Prove that: `∠QIR = 90^circ - 1/2 ∠P`
Step 1: Understand the figure
1. △PQR
2. Let I be the intersection of the bisectors of the exterior angles at Q and R
QI bisects exterior angle at Q ...(∠RQT)
RI bisects exterior angle at R ...(∠QRS)
3. ∠QIR is the angle formed at I by these bisectors.
Step 2: Recall properties of exterior angle bisectors
The exterior angle at a vertex of a triangle:
Exterior angle = 180° – Interior angle
If a line bisects an exterior angle, it forms an angle with the side of the triangle that is:
`1/2 ("Exterior angle")`
= `1/2 (180^circ - "Interior angle")`
= `90^circ - 1/2 ("Interior angle")`
Step 3: Apply to vertices Q and R
Let ∠Q = ∠PQR
Let ∠R = ∠PRQ
Let ∠P = ∠QPR
Exterior angles:
1. At Q: ∠RQT = 180° – ∠Q
2. At R: ∠QRS = 180° – ∠R
Their bisectors:
1. `∠IQX = 1/2 (180^circ - ∠Q) = 90^circ - 1/2 ∠Q`
2. `∠IRY = 1/2 (180^circ - ∠R) = 90^circ - 1/2 ∠R`
Step 4: Consider triangle formed by intersection I
At I, the angle ∠QIR is opposite angle P of triangle PQR because of the triangle’s angle sum property.

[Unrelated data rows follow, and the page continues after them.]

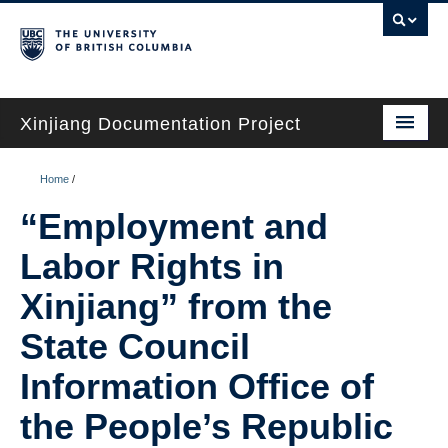
Xinjiang Documentation Project
Home
Home
/
Chinese State Sources
“Employment and
Lived Experiences
Labor Rights in
Critical Scholarship
Xinjiang” from the
Timelines
State Council
Information Office of
Translations
the People’s Republic
Glossary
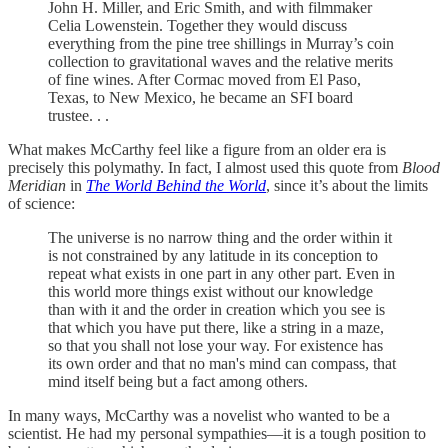
John H. Miller, and Eric Smith, and with filmmaker
Celia Lowenstein. Together they would discuss
everything from the pine tree shillings in Murray’s coin
collection to gravitational waves and the relative merits
of fine wines. After Cormac moved from El Paso,
Texas, to New Mexico, he became an SFI board
trustee. . .
What makes McCarthy feel like a figure from an older era is
precisely this polymathy. In fact, I almost used this quote from
Blood
Meridian
in
The World Behind the World
, since it’s about the limits
of science:
The universe is no narrow thing and the order within it
is not constrained by any latitude in its conception to
repeat what exists in one part in any other part. Even in
this world more things exist without our knowledge
than with it and the order in creation which you see is
that which you have put there, like a string in a maze,
so that you shall not lose your way. For existence has
its own order and that no man's mind can compass, that
mind itself being but a fact among others.
In many ways, McCarthy was a novelist who wanted to be a
scientist. He had my personal sympathies—it is a tough position to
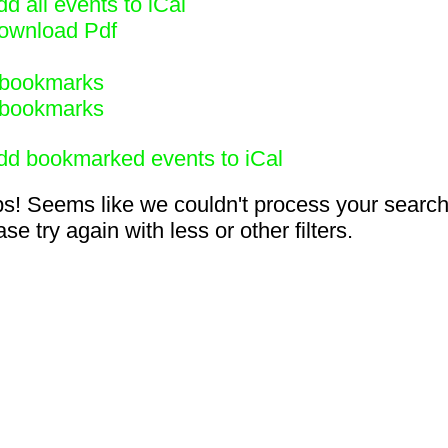
d all events to iCal
ownload Pdf
bookmarks
bookmarks
dd bookmarked events to iCal
s! Seems like we couldn't process your search
se try again with less or other filters.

Property: In a triangle, if two lines bisect the exterior angles at two vertices, the angle formed at their intersection is:
`∠QIR = 180^circ - (90^circ + 1/2∠Q) - (90^circ + 1/2∠R)`
Angles between the bisectors at I:
∠QIR = 180° – (∠IQX + ∠IRY)
`∠QIR = 180^circ - (90^circ - 1/2∠Q) + (90^circ - 1/2∠R)`
`∠QIR = 180^circ - (180^circ - 1/2∠Q - 1/2∠R)`
`∠QIR = 1/2∠Q + 1/2∠R`
Step 5: Use triangle angle sum
∠P + ∠Q + ∠R = 180°
∠Q + ∠R = 180° – ∠P
`∠QIR = 1/2(180^circ - ∠P)`
`∠QIR = 90^circ - 1/2∠P`